» **What to produce**
Copy out the data below. Keep every word as it is.

Saved data entries:
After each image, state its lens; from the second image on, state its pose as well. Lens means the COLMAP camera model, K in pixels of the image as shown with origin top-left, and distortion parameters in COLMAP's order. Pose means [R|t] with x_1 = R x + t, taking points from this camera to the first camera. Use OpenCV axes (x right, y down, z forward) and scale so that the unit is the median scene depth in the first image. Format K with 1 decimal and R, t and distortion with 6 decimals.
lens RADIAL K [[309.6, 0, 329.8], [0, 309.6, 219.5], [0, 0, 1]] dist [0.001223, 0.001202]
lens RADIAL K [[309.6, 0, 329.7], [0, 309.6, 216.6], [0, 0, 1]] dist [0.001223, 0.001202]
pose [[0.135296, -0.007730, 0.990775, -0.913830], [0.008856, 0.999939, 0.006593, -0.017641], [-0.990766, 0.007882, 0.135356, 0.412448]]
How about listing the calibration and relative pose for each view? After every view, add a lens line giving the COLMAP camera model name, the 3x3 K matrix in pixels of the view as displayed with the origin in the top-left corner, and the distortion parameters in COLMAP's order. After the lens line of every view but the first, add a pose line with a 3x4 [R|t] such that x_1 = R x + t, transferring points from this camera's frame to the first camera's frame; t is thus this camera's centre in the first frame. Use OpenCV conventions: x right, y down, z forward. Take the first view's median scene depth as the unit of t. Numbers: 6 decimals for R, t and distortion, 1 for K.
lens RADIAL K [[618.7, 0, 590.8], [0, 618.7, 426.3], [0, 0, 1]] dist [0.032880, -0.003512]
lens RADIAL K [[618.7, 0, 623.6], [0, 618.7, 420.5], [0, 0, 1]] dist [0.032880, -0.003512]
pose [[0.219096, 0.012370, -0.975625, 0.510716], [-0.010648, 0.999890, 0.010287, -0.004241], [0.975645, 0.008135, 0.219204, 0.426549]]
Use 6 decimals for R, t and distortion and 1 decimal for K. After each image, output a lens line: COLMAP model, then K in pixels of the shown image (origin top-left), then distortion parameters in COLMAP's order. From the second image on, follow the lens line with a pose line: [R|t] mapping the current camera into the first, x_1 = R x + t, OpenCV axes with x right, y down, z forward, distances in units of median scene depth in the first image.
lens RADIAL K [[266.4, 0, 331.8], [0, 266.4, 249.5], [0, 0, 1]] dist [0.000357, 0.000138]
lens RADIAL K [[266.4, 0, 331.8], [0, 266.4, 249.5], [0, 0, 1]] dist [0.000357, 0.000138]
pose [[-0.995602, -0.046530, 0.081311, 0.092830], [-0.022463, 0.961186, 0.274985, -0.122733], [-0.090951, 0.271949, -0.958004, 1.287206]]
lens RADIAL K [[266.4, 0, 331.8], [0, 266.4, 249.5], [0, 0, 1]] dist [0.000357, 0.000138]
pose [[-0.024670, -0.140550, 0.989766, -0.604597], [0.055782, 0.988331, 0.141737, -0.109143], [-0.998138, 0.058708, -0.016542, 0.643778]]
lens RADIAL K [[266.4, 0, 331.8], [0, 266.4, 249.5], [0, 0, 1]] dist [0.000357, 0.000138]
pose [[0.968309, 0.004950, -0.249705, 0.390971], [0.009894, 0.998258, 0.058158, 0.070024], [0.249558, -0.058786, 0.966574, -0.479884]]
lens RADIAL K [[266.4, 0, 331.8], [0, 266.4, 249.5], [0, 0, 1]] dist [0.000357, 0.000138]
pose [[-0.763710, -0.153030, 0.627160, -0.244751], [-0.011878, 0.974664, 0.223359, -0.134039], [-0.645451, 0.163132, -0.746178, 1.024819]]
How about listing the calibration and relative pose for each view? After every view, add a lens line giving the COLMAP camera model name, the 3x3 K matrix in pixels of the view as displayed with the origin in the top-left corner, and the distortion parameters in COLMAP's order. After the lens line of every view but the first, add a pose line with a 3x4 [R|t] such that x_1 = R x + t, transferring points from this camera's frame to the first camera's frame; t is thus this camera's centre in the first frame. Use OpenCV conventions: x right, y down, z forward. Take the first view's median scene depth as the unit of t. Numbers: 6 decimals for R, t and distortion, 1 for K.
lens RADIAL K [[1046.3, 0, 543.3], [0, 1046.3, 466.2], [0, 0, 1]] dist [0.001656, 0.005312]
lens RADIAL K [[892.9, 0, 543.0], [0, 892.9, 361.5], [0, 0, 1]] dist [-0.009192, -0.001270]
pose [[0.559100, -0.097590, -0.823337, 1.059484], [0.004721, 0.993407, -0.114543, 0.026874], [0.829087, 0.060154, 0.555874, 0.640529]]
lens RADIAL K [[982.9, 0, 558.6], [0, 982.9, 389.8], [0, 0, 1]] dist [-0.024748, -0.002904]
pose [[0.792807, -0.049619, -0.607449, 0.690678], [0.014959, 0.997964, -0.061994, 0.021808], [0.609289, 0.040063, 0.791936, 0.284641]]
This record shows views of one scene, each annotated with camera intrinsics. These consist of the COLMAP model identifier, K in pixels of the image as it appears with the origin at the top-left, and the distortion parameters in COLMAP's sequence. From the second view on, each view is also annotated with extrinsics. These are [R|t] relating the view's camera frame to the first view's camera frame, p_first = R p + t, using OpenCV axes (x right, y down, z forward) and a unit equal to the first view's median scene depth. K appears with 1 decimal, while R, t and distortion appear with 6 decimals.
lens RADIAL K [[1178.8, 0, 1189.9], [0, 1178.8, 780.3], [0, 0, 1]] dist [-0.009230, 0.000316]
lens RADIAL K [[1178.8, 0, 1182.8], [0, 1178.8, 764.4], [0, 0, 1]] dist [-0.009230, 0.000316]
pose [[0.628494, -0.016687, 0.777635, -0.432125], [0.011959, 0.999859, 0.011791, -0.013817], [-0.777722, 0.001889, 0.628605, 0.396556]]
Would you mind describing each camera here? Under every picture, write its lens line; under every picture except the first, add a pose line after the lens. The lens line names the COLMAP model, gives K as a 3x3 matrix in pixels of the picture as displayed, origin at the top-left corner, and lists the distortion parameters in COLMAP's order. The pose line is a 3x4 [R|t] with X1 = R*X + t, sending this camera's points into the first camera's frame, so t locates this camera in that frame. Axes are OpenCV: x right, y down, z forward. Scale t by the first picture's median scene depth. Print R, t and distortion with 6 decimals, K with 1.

» **Answer space**
After each image, state its lens; from the second image on, state its pose as well. Lens means the COLMAP camera model, K in pixels of the image as shown with origin top-left, and distortion parameters in COLMAP's order. Pose means [R|t] with x_1 = R x + t, taking points from this camera to the first camera. Use OpenCV axes (x right, y down, z forward) and scale so that the unit is the median scene depth in the first image. Format K with 1 decimal and R, t and distortion with 6 decimals.
lens RADIAL K [[309.6, 0, 329.8], [0, 309.6, 219.5], [0, 0, 1]] dist [0.001223, 0.001202]
lens RADIAL K [[309.6, 0, 329.7], [0, 309.6, 216.6], [0, 0, 1]] dist [0.001223, 0.001202]
pose [[0.135296, -0.007730, 0.990775, -0.913830], [0.008856, 0.999939, 0.006593, -0.017641], [-0.990766, 0.007882, 0.135356, 0.412448]]
How about listing the calibration and relative pose for each view? After every view, add a lens line giving the COLMAP camera model name, the 3x3 K matrix in pixels of the view as displayed with the origin in the top-left corner, and the distortion parameters in COLMAP's order. After the lens line of every view but the first, add a pose line with a 3x4 [R|t] such that x_1 = R x + t, transferring points from this camera's frame to the first camera's frame; t is thus this camera's centre in the first frame. Use OpenCV conventions: x right, y down, z forward. Take the first view's median scene depth as the unit of t. Numbers: 6 decimals for R, t and distortion, 1 for K.
lens RADIAL K [[618.7, 0, 590.8], [0, 618.7, 426.3], [0, 0, 1]] dist [0.032880, -0.003512]
lens RADIAL K [[618.7, 0, 623.6], [0, 618.7, 420.5], [0, 0, 1]] dist [0.032880, -0.003512]
pose [[0.219096, 0.012370, -0.975625, 0.510716], [-0.010648, 0.999890, 0.010287, -0.004241], [0.975645, 0.008135, 0.219204, 0.426549]]
Use 6 decimals for R, t and distortion and 1 decimal for K. After each image, output a lens line: COLMAP model, then K in pixels of the shown image (origin top-left), then distortion parameters in COLMAP's order. From the second image on, follow the lens line with a pose line: [R|t] mapping the current camera into the first, x_1 = R x + t, OpenCV axes with x right, y down, z forward, distances in units of median scene depth in the first image.
lens RADIAL K [[266.4, 0, 331.8], [0, 266.4, 249.5], [0, 0, 1]] dist [0.000357, 0.000138]
lens RADIAL K [[266.4, 0, 331.8], [0, 266.4, 249.5], [0, 0, 1]] dist [0.000357, 0.000138]
pose [[-0.995602, -0.046530, 0.081311, 0.092830], [-0.022463, 0.961186, 0.274985, -0.122733], [-0.090951, 0.271949, -0.958004, 1.287206]]
lens RADIAL K [[266.4, 0, 331.8], [0, 266.4, 249.5], [0, 0, 1]] dist [0.000357, 0.000138]
pose [[-0.024670, -0.140550, 0.989766, -0.604597], [0.055782, 0.988331, 0.141737, -0.109143], [-0.998138, 0.058708, -0.016542, 0.643778]]
lens RADIAL K [[266.4, 0, 331.8], [0, 266.4, 249.5], [0, 0, 1]] dist [0.000357, 0.000138]
pose [[0.968309, 0.004950, -0.249705, 0.390971], [0.009894, 0.998258, 0.058158, 0.070024], [0.249558, -0.058786, 0.966574, -0.479884]]
lens RADIAL K [[266.4, 0, 331.8], [0, 266.4, 249.5], [0, 0, 1]] dist [0.000357, 0.000138]
pose [[-0.763710, -0.153030, 0.627160, -0.244751], [-0.011878, 0.974664, 0.223359, -0.134039], [-0.645451, 0.163132, -0.746178, 1.024819]]
How about listing the calibration and relative pose for each view? After every view, add a lens line giving the COLMAP camera model name, the 3x3 K matrix in pixels of the view as displayed with the origin in the top-left corner, and the distortion parameters in COLMAP's order. After the lens line of every view but the first, add a pose line with a 3x4 [R|t] such that x_1 = R x + t, transferring points from this camera's frame to the first camera's frame; t is thus this camera's centre in the first frame. Use OpenCV conventions: x right, y down, z forward. Take the first view's median scene depth as the unit of t. Numbers: 6 decimals for R, t and distortion, 1 for K.
lens RADIAL K [[1046.3, 0, 543.3], [0, 1046.3, 466.2], [0, 0, 1]] dist [0.001656, 0.005312]
lens RADIAL K [[892.9, 0, 543.0], [0, 892.9, 361.5], [0, 0, 1]] dist [-0.009192, -0.001270]
pose [[0.559100, -0.097590, -0.823337, 1.059484], [0.004721, 0.993407, -0.114543, 0.026874], [0.829087, 0.060154, 0.555874, 0.640529]]
lens RADIAL K [[982.9, 0, 558.6], [0, 982.9, 389.8], [0, 0, 1]] dist [-0.024748, -0.002904]
pose [[0.792807, -0.049619, -0.607449, 0.690678], [0.014959, 0.997964, -0.061994, 0.021808], [0.609289, 0.040063, 0.791936, 0.284641]]
This record shows views of one scene, each annotated with camera intrinsics. These consist of the COLMAP model identifier, K in pixels of the image as it appears with the origin at the top-left, and the distortion parameters in COLMAP's sequence. From the second view on, each view is also annotated with extrinsics. These are [R|t] relating the view's camera frame to the first view's camera frame, p_first = R p + t, using OpenCV axes (x right, y down, z forward) and a unit equal to the first view's median scene depth. K appears with 1 decimal, while R, t and distortion appear with 6 decimals.
lens RADIAL K [[1178.8, 0, 1189.9], [0, 1178.8, 780.3], [0, 0, 1]] dist [-0.009230, 0.000316]
lens RADIAL K [[1178.8, 0, 1182.8], [0, 1178.8, 764.4], [0, 0, 1]] dist [-0.009230, 0.000316]
pose [[0.628494, -0.016687, 0.777635, -0.432125], [0.011959, 0.999859, 0.011791, -0.013817], [-0.777722, 0.001889, 0.628605, 0.396556]]
Would you mind describing each camera here? Under every picture, write its lens line; under every picture except the first, add a pose line after the lens. The lens line names the COLMAP model, gives K as a 3x3 matrix in pixels of the picture as displayed, origin at the top-left corner, and lists the distortion parameters in COLMAP's order. The pose line is a 3x4 [R|t] with X1 = R*X + t, sending this camera's points into the first camera's frame, so t locates this camera in that frame. Axes are OpenCV: x right, y down, z forward. Scale t by the first picture's median scene depth. Print R, t and distortion with 6 decimals, K with 1.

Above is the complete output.